Assume that the topology has three layers: zone > rack > host. You can set a label for each layer by command line parameter or configuration file, then TiKV will report its label to PD:

  • Command line parameter:

    1. tikv-server --labels zone=<zone>,rack=<rack>,host=<host>
  • TiKV configuration file:

    1. [server]
    2. labels = "zone=<zone>,rack=<rack>,host=<host>"

Example

PD makes optimal scheduling according to the topological information. You just need to care about what kind of topology can achieve the desired effect.

If you use 3 replicas and hope that the TiKV cluster is always highly available even when a data zone goes down, you need at least 4 data zones.

Assume that you have 4 data zones, each zone has 2 racks, and each rack has 2 hosts.
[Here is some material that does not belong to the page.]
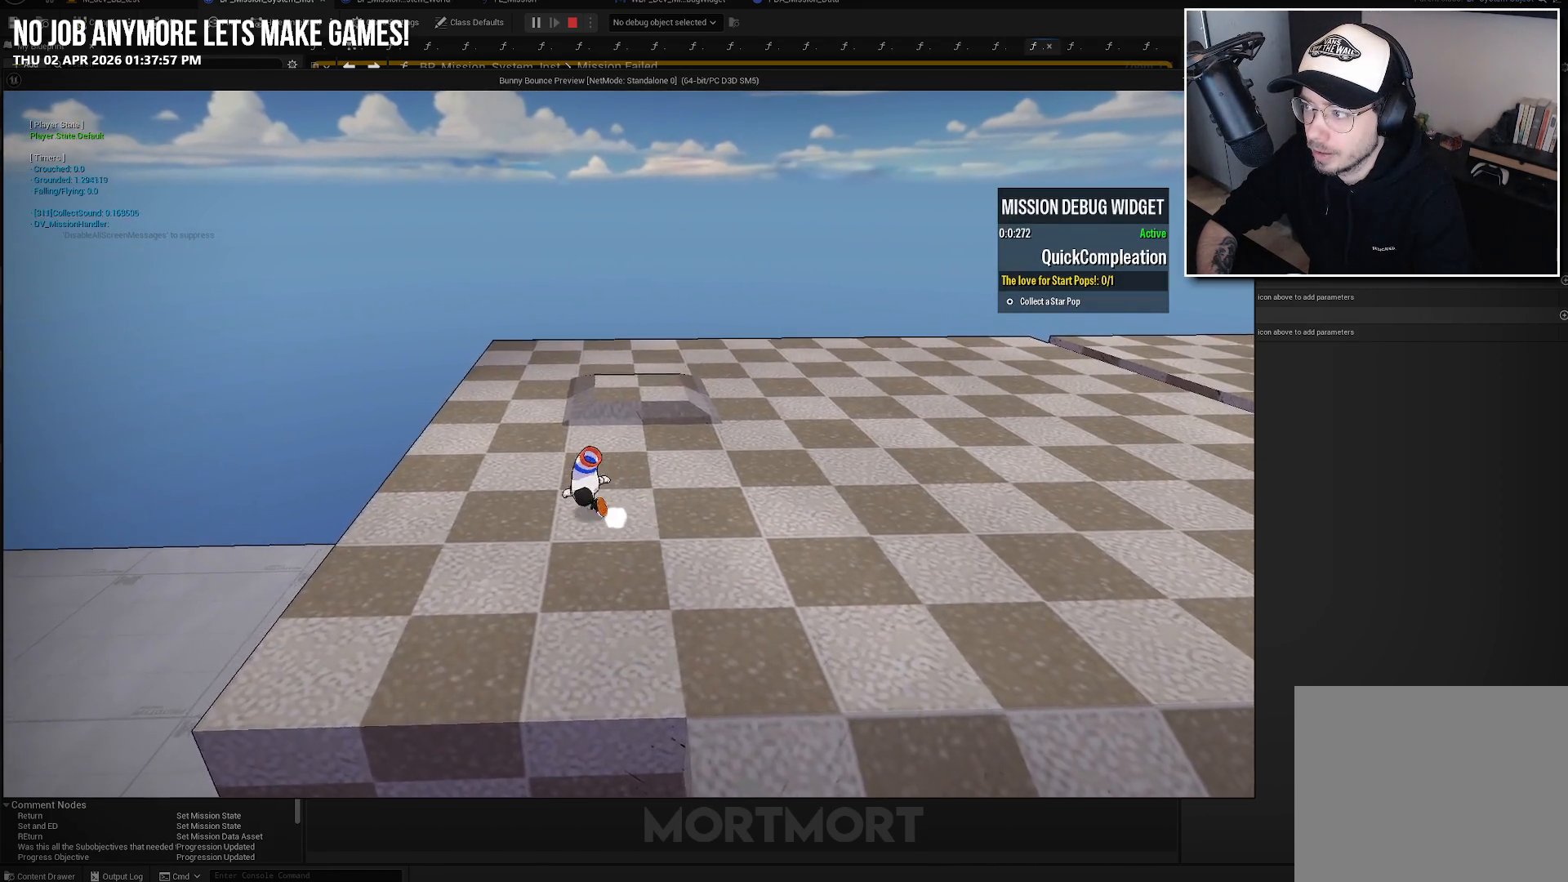
{"buttons": ["A"], "left_stick": "up-left", "right_stick": "center", "events": [[383, "A", "down"]]}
You can start 2 TiKV instances on each host as follows:

Startup TiKV:

  1. # zone=z1
  2. tikv-server --labels zone=z1,rack=r1,host=h1
  3. tikv-server --labels zone=z1,rack=r1,host=h2
  4. tikv-server --labels zone=z1,rack=r2,host=h1
  5. tikv-server --labels zone=z1,rack=r2,host=h2
  6. # zone=z2
  7. tikv-server --labels zone=z2,rack=r1,host=h1
  8. tikv-server --labels zone=z2,rack=r1,host=h2
  9. tikv-server --labels zone=z2,rack=r2,host=h1
  10. tikv-server --labels zone=z2,rack=r2,host=h2
  11. # zone=z3
  12. tikv-server --labels zone=z3,rack=r1,host=h1
  13. tikv-server --labels zone=z3,rack=r1,host=h2
  14. tikv-server --labels zone=z3,rack=r2,host=h1
  15. tikv-server --labels zone=z3,rack=r2,host=h2
  16. # zone=z4
  17. tikv-server --labels zone=z4,rack=r1,host=h1
  18. tikv-server --labels zone=z4,rack=r1,host=h2
  19. tikv-server --labels zone=z4,rack=r2,host=h1
  20. tikv-server --labels zone=z4,rack=r2,host=h2

Configure PD:

  1. # use `pd-ctl` connect the PD:
  2. $ pd-ctl
  3. >> config set location-labels zone,rack,host

Now PD will schedule replicas of the same Region to different data zones.

  • If one data zone goes down, the TiKV cluster will still be highly available.
  • If the data zone cannot recover within a period of time, PD will remove the replica from this data zone.